● What you are asked to do
How many lines in the records below contain the word "textbf"? Answer with the number alone.

++++ Excerpted records ++++

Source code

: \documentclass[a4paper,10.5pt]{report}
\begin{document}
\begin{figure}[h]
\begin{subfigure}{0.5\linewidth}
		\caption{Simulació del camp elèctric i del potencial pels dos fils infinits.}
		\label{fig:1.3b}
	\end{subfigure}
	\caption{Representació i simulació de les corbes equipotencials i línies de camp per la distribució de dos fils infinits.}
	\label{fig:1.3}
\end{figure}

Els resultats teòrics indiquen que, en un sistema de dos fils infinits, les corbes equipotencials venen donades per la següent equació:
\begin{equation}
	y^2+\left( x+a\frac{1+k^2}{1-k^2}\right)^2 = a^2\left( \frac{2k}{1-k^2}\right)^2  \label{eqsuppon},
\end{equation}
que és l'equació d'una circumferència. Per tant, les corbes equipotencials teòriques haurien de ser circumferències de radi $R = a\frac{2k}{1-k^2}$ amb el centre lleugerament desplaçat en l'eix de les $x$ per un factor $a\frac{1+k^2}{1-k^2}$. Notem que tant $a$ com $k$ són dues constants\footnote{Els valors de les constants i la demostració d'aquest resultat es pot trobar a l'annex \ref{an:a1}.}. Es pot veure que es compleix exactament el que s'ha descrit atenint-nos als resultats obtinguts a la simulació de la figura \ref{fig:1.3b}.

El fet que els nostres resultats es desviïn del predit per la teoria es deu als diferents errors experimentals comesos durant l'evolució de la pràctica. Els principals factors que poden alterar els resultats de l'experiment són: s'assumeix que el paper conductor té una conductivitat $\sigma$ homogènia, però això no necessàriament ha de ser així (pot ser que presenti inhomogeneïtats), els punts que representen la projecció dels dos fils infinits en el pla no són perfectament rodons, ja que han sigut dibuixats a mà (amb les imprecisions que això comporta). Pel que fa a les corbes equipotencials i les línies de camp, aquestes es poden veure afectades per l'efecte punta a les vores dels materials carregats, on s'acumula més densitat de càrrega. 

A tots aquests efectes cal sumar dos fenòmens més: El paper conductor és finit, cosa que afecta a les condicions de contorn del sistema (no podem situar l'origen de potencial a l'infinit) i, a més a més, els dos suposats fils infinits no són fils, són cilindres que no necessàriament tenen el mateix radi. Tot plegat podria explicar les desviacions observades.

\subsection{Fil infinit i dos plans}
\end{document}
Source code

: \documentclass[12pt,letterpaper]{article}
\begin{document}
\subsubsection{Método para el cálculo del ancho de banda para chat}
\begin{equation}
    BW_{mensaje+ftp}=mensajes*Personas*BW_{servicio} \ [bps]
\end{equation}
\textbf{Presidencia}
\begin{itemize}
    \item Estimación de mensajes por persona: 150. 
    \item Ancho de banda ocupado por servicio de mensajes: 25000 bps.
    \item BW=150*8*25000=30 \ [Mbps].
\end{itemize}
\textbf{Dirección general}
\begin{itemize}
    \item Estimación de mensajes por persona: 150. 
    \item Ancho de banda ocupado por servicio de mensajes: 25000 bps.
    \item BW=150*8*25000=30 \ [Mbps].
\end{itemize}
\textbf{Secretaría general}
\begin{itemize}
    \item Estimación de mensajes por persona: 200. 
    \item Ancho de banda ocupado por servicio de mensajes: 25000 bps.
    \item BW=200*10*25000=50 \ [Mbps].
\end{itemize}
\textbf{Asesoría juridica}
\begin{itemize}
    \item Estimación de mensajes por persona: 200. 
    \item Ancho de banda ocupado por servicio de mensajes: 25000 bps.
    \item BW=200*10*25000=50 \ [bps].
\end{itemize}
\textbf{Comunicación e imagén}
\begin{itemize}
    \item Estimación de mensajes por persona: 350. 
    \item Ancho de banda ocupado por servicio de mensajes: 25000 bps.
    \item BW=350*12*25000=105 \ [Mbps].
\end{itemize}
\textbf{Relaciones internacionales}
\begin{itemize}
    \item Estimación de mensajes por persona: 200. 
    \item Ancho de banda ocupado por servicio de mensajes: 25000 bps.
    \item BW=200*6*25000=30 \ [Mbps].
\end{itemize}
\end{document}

++++

● Response to the task
6